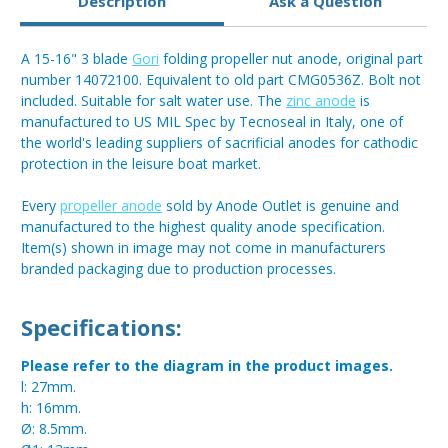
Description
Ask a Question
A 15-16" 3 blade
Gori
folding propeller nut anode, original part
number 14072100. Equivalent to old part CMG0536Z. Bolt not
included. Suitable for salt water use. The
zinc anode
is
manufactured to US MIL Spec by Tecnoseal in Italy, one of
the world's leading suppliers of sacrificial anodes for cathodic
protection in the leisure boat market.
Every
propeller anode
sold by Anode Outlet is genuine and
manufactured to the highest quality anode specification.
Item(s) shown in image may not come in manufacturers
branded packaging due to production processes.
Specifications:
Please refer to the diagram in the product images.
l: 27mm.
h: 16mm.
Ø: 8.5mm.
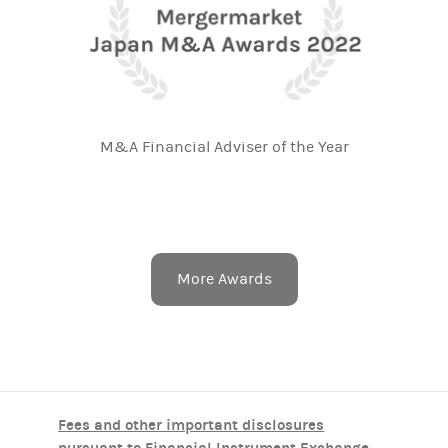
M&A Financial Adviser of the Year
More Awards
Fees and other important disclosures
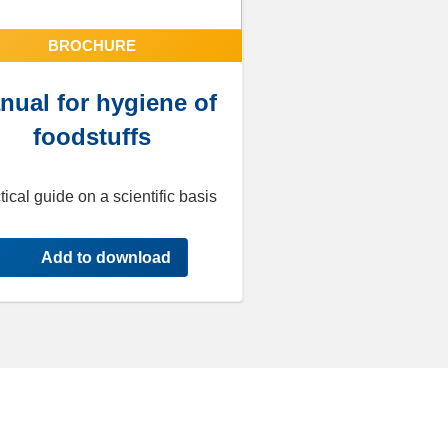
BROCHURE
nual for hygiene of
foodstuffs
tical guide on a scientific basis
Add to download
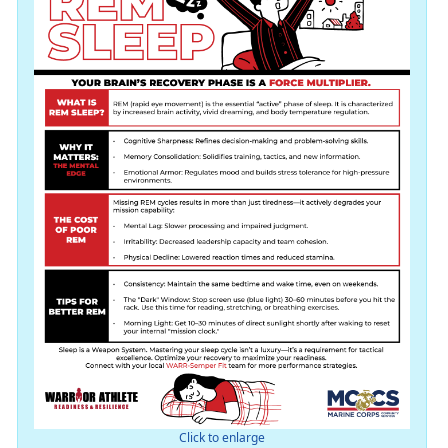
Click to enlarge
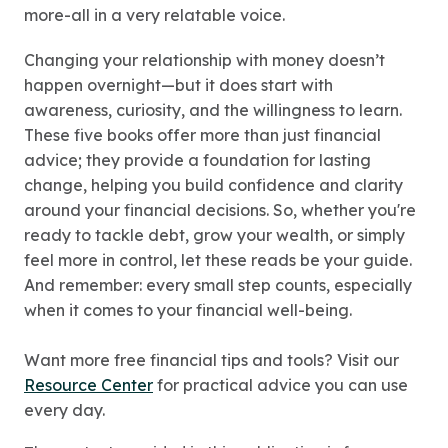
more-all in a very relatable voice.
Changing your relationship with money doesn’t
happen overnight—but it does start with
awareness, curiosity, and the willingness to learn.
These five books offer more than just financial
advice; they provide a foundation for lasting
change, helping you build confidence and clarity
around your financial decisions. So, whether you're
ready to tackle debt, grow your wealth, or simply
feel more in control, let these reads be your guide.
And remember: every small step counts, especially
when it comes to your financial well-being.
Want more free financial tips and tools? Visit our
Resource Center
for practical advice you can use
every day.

▬▬▬▬▬▬▬▬▬▬

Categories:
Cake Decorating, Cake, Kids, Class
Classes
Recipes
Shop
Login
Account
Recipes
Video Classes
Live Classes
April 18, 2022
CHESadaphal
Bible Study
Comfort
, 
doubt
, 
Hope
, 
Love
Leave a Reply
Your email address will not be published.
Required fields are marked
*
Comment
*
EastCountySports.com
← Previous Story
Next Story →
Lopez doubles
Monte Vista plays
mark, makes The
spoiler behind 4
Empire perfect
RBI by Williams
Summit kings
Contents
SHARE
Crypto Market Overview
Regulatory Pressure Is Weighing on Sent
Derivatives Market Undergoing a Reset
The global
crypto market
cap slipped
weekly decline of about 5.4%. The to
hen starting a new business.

▬▬▬▬▬▬▬▬▬▬

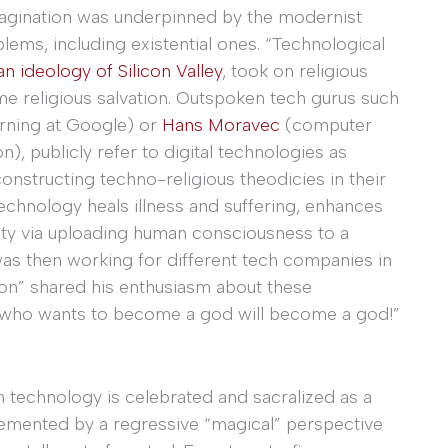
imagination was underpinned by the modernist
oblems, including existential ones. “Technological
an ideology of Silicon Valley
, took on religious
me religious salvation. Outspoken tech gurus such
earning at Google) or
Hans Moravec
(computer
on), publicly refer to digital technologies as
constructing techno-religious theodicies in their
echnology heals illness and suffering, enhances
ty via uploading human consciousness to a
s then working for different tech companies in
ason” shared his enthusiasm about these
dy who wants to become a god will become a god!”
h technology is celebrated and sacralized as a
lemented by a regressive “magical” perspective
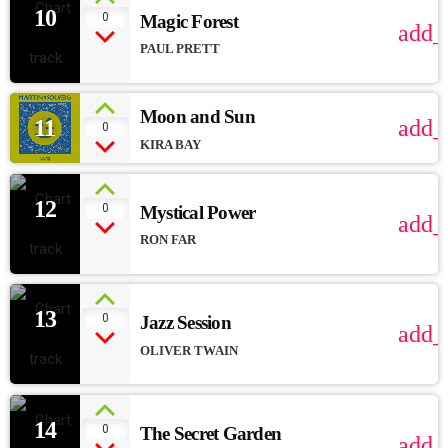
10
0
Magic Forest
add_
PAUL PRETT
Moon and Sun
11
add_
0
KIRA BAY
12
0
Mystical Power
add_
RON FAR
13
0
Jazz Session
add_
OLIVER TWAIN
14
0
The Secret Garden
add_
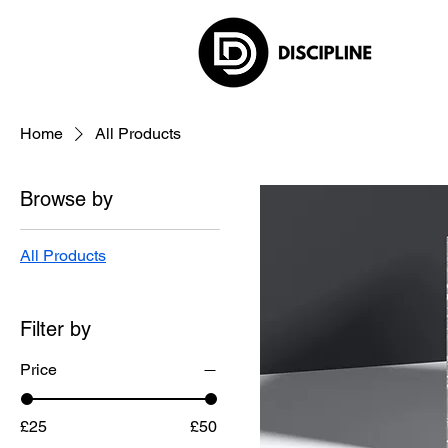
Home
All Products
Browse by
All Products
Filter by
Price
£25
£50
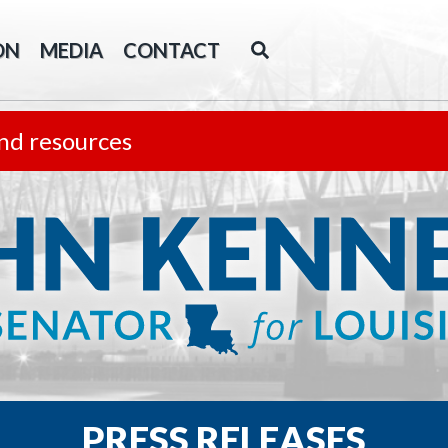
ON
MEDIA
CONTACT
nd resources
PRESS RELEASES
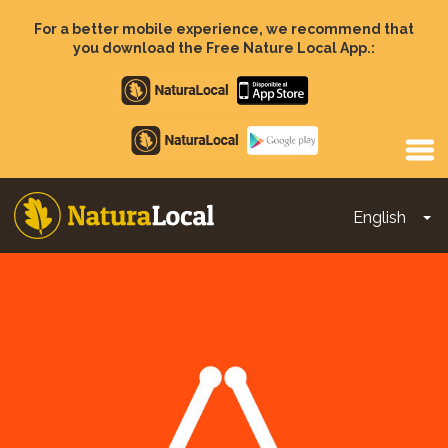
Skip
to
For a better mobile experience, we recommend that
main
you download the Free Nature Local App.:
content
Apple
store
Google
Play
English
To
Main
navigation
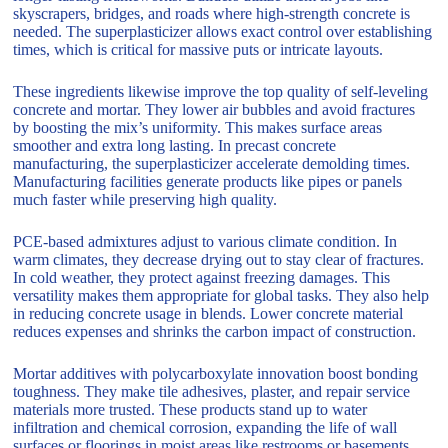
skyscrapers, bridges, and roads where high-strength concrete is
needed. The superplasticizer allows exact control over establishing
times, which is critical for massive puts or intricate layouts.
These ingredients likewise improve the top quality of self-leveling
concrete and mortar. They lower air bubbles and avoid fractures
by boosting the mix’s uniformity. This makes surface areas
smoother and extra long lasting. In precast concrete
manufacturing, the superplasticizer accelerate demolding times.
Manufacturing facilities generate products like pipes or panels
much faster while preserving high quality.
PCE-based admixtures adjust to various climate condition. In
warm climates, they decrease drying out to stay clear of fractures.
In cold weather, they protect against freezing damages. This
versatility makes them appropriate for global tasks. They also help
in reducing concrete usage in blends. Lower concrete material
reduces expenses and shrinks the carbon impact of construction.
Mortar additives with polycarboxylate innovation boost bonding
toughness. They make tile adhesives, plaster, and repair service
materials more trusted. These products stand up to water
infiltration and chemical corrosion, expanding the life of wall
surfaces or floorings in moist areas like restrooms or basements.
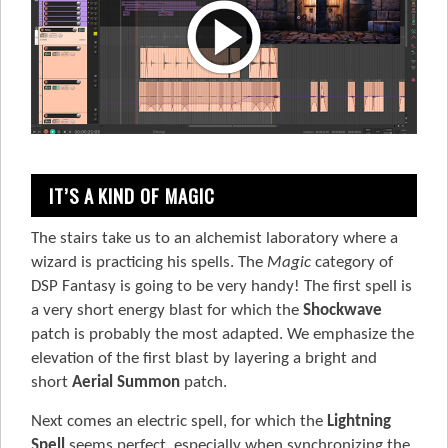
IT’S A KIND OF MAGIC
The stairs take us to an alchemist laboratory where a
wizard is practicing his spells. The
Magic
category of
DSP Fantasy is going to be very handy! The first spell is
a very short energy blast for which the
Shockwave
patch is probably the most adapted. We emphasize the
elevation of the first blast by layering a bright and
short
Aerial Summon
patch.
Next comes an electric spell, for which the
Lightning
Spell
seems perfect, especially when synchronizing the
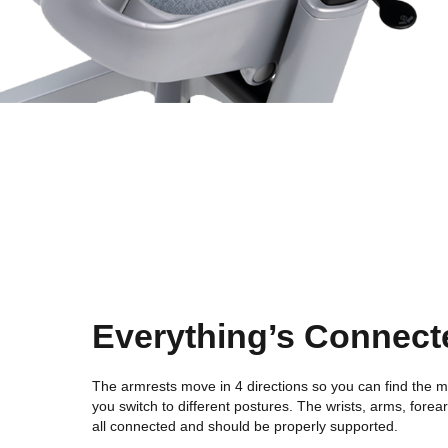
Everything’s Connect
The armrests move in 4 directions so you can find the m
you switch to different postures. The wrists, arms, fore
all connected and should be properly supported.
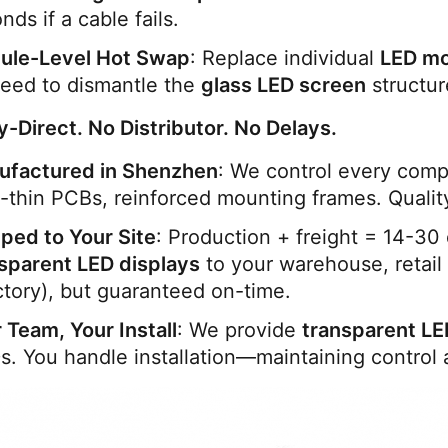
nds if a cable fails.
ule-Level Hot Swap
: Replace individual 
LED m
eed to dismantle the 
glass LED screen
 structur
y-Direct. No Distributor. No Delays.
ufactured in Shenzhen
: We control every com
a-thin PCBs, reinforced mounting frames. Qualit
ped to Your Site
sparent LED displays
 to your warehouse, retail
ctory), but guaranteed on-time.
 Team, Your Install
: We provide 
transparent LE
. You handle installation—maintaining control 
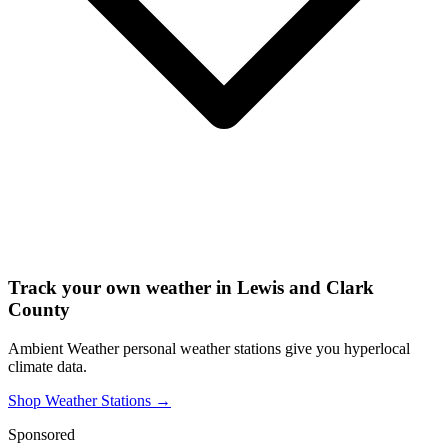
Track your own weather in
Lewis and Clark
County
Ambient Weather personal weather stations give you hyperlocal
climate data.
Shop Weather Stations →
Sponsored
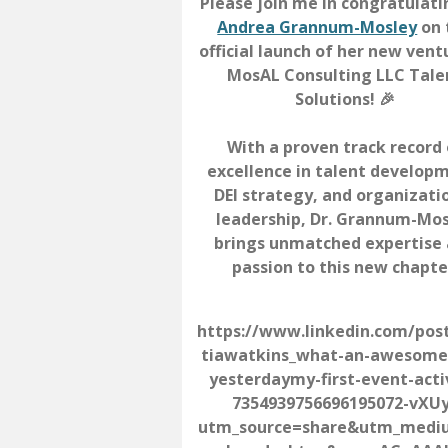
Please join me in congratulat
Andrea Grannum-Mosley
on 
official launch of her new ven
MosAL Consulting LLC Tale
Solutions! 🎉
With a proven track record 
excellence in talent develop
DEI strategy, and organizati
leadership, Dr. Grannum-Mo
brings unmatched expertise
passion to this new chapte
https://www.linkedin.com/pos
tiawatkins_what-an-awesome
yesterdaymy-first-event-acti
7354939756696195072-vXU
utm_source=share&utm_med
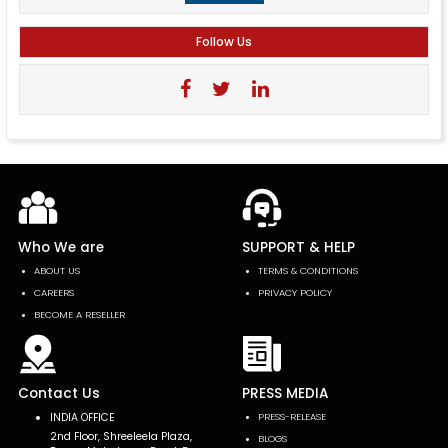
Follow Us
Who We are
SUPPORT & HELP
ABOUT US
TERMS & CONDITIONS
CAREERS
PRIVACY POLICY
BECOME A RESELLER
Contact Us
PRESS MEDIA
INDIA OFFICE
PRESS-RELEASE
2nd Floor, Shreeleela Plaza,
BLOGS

▬▬▬▬▬▬▬▬▬▬

* _Exercise requirements_
For this exercise, gather every line of the data that contains the word "control".

* _Result of the task_
feel more in control, let these reads be your guide.
needed. The superplasticizer allows exact control over establishing
: We control every com
. You handle installation—maintaining control 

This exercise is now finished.